It should be noted that the determination of the combinable time sequence may be set with a mode combination module shown in FIG. 18. In the mode combination module, it is set in advance that a time sequence when the GP indication signal is in the off state is the combinable time sequence, as long as the combinable time sequence can be recognized when a subsequent AND operation of the DTX signal and the TDD signal is performed. Apparently, the logic of determining the combinable time sequence may be changed according to actual requirements, which will not be described in detail here.

In addition, referring to FIG. 17, in an embodiment, before the operation S1310 in the embodiment illustrated in FIG. 13 is performed, the method further includes, but is not limited to the following operations:

• • operation S1710, generating AC indication signal, with a default state of the AC indication signal being an off state;
  • operation S1720, acquiring a preset radio frame number, and setting, when system frame number of the DTX signal is matched with the radio frame number, the AC indication signal to be in an on state in time sequence corresponding to the DTX signal; and
  • operation S1730, configuring the AC indication signal to the DTX signal.

It should be noted that the AC indication signal is an enable signal for sending an AC sequence, and AC calibration can be realized through the combination of the AC indication signal. Specific content of the sequence is not an improvement in this embodiment and thus will not be described in detail here.

It should be noted that the generation and combination of the AC indication signal may be performed in a TDD delay module shown in FIG. 18, and the layout of the module is not further limited here.

As shown in FIG. 19, the default state of the AC indication signal in the downlink direction and the default state of the AC indication signal in the uplink mode are the off states, and when it is detected by logic that a system frame number is the same as a radio frame number configured by software, the AC indication signal may be pulled up and then pulled down after a period of time, so as to realize configuration of the AC indication signal. For example, a radio frame number of a downlink frame is 8, a radio frame number of an uplink frame is 10, and it is configured in advance that 8 and 10 are radio frame numbers of the radio frames which need to be configured with the AC indication signal; in such case, the AC indication signal may be set to a high level in time sequences corresponding to the radio frames having the radio frame numbers of 8 and 10, and the obtained AC indication signals are combined with the DTX signal, so that the driving signal after being combined with the DTX signal may also be configured for AC calibration.

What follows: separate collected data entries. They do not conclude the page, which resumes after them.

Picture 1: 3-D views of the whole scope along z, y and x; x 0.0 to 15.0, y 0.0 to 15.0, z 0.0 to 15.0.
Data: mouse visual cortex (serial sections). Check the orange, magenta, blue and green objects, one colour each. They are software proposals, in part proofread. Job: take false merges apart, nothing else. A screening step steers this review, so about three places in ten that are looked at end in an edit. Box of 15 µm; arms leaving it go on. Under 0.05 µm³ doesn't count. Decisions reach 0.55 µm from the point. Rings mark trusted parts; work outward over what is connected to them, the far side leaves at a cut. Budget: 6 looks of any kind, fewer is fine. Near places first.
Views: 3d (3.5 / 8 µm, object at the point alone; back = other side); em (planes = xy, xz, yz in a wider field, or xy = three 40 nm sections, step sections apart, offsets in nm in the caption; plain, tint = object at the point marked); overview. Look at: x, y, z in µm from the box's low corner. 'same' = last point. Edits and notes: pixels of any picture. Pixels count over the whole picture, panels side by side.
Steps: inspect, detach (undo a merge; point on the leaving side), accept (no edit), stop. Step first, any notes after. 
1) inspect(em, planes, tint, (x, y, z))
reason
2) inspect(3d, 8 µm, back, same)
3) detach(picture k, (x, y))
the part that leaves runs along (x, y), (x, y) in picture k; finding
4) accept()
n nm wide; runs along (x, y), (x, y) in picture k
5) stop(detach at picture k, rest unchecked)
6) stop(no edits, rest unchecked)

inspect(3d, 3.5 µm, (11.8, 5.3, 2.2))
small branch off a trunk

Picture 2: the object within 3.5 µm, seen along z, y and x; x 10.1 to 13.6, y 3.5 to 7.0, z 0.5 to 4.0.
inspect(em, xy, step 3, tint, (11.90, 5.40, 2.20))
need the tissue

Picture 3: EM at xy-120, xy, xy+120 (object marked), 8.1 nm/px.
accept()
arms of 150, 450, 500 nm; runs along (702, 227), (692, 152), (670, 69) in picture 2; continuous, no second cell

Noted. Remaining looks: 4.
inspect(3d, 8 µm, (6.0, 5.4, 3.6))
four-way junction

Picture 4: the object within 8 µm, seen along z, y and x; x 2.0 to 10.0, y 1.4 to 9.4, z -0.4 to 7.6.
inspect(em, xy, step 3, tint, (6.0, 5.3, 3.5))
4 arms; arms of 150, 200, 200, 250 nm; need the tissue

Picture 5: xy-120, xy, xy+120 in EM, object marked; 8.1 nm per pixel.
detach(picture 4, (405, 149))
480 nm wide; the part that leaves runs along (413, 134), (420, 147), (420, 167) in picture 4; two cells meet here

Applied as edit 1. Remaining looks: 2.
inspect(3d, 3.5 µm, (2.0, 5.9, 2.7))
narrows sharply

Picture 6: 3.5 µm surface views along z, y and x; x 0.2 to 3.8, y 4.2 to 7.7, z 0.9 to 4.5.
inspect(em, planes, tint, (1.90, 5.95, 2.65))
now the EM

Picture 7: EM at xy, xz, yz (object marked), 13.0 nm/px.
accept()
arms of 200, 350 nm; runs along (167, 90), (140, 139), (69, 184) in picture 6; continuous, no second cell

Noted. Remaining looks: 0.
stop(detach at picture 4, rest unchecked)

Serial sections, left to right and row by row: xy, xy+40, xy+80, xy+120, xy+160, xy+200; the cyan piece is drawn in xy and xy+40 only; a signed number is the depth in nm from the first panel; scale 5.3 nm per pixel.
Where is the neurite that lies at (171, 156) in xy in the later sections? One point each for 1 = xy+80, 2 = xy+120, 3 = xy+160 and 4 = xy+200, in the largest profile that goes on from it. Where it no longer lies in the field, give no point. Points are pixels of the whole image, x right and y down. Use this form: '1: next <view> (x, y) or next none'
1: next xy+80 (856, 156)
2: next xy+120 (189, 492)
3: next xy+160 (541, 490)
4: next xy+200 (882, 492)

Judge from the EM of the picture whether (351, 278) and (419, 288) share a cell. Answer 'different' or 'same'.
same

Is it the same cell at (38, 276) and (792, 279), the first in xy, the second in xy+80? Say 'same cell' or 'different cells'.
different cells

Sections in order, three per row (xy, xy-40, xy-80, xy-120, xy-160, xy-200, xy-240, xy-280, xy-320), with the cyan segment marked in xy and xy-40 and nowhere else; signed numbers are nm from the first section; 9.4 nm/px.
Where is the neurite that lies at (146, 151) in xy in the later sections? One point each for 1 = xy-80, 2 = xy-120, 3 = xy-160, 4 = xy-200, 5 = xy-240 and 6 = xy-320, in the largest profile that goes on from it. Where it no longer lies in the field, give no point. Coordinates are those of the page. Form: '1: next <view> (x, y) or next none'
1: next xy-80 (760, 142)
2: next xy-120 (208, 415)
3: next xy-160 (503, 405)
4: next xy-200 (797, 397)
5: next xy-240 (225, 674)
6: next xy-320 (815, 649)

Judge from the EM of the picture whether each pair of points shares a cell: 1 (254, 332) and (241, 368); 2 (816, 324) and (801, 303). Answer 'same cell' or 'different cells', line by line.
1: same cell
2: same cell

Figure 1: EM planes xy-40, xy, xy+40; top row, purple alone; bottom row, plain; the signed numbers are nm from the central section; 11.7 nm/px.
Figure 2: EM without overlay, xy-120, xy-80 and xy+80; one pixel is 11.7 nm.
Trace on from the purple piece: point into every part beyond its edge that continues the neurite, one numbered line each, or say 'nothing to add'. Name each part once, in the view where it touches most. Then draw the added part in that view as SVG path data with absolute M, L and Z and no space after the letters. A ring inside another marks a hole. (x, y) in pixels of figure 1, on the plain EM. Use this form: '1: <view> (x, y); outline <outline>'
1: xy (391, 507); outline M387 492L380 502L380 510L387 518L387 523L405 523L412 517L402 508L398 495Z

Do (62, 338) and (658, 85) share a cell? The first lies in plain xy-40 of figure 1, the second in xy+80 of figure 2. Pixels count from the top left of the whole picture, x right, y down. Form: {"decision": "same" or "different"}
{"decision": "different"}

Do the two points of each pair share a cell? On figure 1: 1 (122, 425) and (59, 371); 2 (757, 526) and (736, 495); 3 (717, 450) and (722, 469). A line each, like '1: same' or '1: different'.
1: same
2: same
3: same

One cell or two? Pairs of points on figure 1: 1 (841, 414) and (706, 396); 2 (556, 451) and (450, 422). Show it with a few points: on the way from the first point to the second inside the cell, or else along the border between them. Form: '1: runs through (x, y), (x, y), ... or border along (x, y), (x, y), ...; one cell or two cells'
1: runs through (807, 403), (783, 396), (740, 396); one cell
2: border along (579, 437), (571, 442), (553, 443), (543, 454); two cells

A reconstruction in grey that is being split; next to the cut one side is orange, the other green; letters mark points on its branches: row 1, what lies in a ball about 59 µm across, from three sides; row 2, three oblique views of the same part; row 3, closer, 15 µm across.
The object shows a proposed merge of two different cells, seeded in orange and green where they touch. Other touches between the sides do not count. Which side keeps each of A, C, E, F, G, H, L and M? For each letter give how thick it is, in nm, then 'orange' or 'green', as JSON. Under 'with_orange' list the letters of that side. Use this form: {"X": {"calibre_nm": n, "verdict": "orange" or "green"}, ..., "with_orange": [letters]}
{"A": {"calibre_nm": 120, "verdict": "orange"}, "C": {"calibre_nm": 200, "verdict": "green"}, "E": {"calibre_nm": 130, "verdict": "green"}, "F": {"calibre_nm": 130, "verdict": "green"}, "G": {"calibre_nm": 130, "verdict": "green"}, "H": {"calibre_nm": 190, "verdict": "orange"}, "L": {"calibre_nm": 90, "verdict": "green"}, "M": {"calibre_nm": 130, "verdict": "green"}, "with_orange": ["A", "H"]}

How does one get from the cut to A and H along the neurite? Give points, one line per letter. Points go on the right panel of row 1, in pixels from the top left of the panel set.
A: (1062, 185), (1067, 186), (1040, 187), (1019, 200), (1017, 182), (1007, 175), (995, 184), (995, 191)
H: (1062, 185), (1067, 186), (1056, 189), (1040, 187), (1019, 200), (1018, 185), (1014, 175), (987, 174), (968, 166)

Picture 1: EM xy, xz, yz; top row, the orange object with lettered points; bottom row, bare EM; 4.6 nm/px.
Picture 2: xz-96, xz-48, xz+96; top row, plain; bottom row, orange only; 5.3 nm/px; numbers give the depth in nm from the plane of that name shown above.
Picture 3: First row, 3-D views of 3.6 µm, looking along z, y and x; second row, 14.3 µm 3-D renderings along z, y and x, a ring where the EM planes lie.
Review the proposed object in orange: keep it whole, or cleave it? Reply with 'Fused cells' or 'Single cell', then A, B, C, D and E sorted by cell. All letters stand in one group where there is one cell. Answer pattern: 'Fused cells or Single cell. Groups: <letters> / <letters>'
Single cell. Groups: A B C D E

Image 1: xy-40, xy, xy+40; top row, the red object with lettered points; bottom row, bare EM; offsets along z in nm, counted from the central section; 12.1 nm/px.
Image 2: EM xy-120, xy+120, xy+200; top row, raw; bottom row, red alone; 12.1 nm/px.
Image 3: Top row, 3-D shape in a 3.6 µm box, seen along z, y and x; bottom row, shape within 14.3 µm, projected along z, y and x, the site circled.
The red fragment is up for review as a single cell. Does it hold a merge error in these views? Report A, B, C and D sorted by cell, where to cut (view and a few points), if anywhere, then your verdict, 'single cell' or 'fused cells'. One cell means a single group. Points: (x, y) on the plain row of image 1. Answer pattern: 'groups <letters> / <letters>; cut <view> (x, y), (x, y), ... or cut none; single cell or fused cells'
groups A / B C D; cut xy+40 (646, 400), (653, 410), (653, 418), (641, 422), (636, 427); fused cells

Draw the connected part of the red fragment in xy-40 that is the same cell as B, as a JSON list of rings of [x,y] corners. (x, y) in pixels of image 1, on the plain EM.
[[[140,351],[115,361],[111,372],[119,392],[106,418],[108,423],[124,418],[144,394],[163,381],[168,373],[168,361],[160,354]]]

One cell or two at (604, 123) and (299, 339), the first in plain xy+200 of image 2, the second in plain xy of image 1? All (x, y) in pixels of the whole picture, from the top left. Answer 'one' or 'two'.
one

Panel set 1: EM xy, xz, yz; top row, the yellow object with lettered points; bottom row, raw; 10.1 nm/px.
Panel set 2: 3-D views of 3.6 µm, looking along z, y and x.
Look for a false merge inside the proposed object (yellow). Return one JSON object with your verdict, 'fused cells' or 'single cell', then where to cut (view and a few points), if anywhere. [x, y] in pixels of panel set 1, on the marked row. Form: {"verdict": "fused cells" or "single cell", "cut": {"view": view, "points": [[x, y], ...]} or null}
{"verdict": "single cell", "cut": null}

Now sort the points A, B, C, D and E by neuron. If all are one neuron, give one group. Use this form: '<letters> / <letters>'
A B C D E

In addition, referring to FIG. 20, in an embodiment, the operation S1720 in the embodiment illustrated in FIG. 17 includes:

• • operation S2010, acquiring a preset seventh delay and a preset eighth delay; and
  • operation S2020, adjusting on timings of the AC indication signals according to the seventh delay, and adjusting off timings of the AC indication signals according to the eighth delay.

It should be noted that flexible configuration of the AC indication signal may be realized through the configuration of the seventh delay and the eighth delay. For example, as shown in FIG. 19, taking a start position of the downlink frame having the frame number of 8 as a starting point, an on timing of an AC indication signal is obtained after the seventh delay D7 is passed, and an off timing of the AC indication signal is obtained after the seventh delay D8 is passed. In this way, a width of the AC indication signal is adjustable.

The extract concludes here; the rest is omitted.